EXTRAIT DU TEXTE:
⟨
3- L’installation du ministère du travail à l’Hôtel du Châtelet

L’immeuble de l’archevêché de Paris, autrement connu comme l’Hôtel du Chatelet, est désigné très opportunément (suite à la loi de séparation de l’Eglise et de l’Etat votée l’année précédente) comme le nouveau siège du ministère du travail.

Guillaume Tronchet, notamment connu pour la réalisation du château Mont-Royal près de Chantilly et du Théâtre Ducourneau d’Agen (l’un des premiers bâtiments construits en ciment armé de France) est alors chargé, en tant qu’architecte des bâtiments civils de l’Etat de cette installation.

Les bâtiments font l’objet d’une réfection et de réaménagements intérieurs afin de permettre l’installation des bureaux du cabinet et des services centraux du nouveau ministère, complété par l’occupation d’une aile du bâtiment par les services de la mutualité.

Cette installation du ministre dans un hôtel particulier démontre par ailleurs la volonté de continuité du gouvernement républicain vis-à-vis de la représentation des institutions. Le ministre de la Guerre est ainsi à l’hôtel de Brienne depuis 1817, le ministère de l’Instruction publique à l’hôtel de Rochechouart depuis 1828, le ministère des Travaux publics à l’hôtel de Roquelaure depuis 1839.

L’édifice, sans être extravagant, se révèle charmant et agréable :

L’escalier d’honneur. Source : Cité de l’Architecture.
Bureau du ministre. Source : Cité de l’Architecture.

Ces photos sont à retrouver ici : LA CONSTRUCTION MODERNE – FRAPN02_COM_1911_23.pdf (citedelarchitecture.fr)
⟩
VOS TÂCHES:
- a) Dans le texte sur l'Hôtel du Châtelet, relevez tous les autres hôtels où sont installés des ministères, avec le ministère concerné et l'année de son arrivée.
- b) Reprenez le texte sur l'Hôtel du Châtelet juste après sa dernière phrase et poursuivez-le.

MATÉRIEL FOURNI:
⟨
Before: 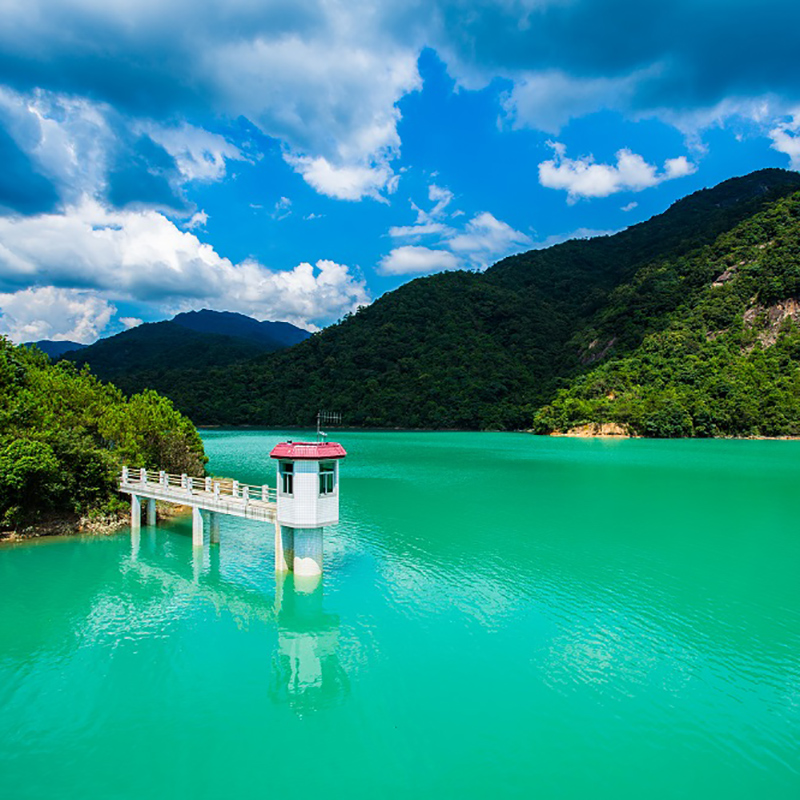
⟩
LISTE DES RÉPONSES:
- a)
- Hôtel de Brienne : ministre de la Guerre, depuis 1817
- Hôtel de Rochechouart : ministère de l'Instruction publique, depuis 1828
- Hôtel de Roquelaure : ministère des Travaux publics, depuis 1839

- b)
4- Le grand projet d’une cité interministérielle au cœur de Paris

La création d’une cité ministérielle du travail

Avec l’extension des missions du ministère Travail et de la Prévoyance du fait de la poursuite du développement de la politique sociale de l’Etat, le petit hôtel du Chatelet n’est plus suffisant pour héberger tous les services. 

Parallèlement, des discussions et différents projets ont été esquissés afin de construire une cité administrative interministérielle sur les terrains militaires autour des Invalides et de l’Ecole militaire. 

Trois ministères seront ainsi construits en quelques années : le ministère du Travail, en 1930 ; le ministère de la Marine marchande, en 1932 et, plus tardivement, le ministère des Postes et télécommunications (PTT) en 1939.

Pour plus d’informations sur ces différents projets : L’espace public au service du pouvoir : l’utopie de la cité ministérielle à Paris | 124-Sorbonne. Carnet de l’École Doctorale d’Histoire de l’art et Archéologie (hypotheses.org)

Sur cette photographie, on peut distinguer les terrains militaires aujourd’hui occupés par les ministères précités.

Source : Centenaire 1911-2011 des rues Lapparent-Vaudoyer-Heredia: 3- Bâtiments (centenairelvh.blogspot.com).

Le siège des bâtiments administratifs du ministère du Travail est donc créé en 1929, place de Fontenoy, en huit mois seulement par ce même Guillaume Tronchet. Il s’agit de la première réalisation ab initio d’un bâtiment à l’usage d’un service central ministériel, le tout étant financé par l’Allemagne au titre des dommages de guerre.

La construction se veut innovante et mobilise des ossatures en acier, du béton cellulaire et des briques armées pour parer l’intérieur des bâtiments.  Les deux ailes construites rue d’Estrée et avenue de Lowendal se rejoignent en angle aigu sur la place Fontenoy, où se trouve l’entrée initiale du ministère. Le tout forme un V caractéristique, qui sera reproduit quelques mois plus tard avec le projet de la marine marchande.

Ce qu’en disait la commission municipale du vieux Paris alors : Procès-verbaux / Commission municipale du Vieux Paris | 1929 | Gallica (bnf.fr)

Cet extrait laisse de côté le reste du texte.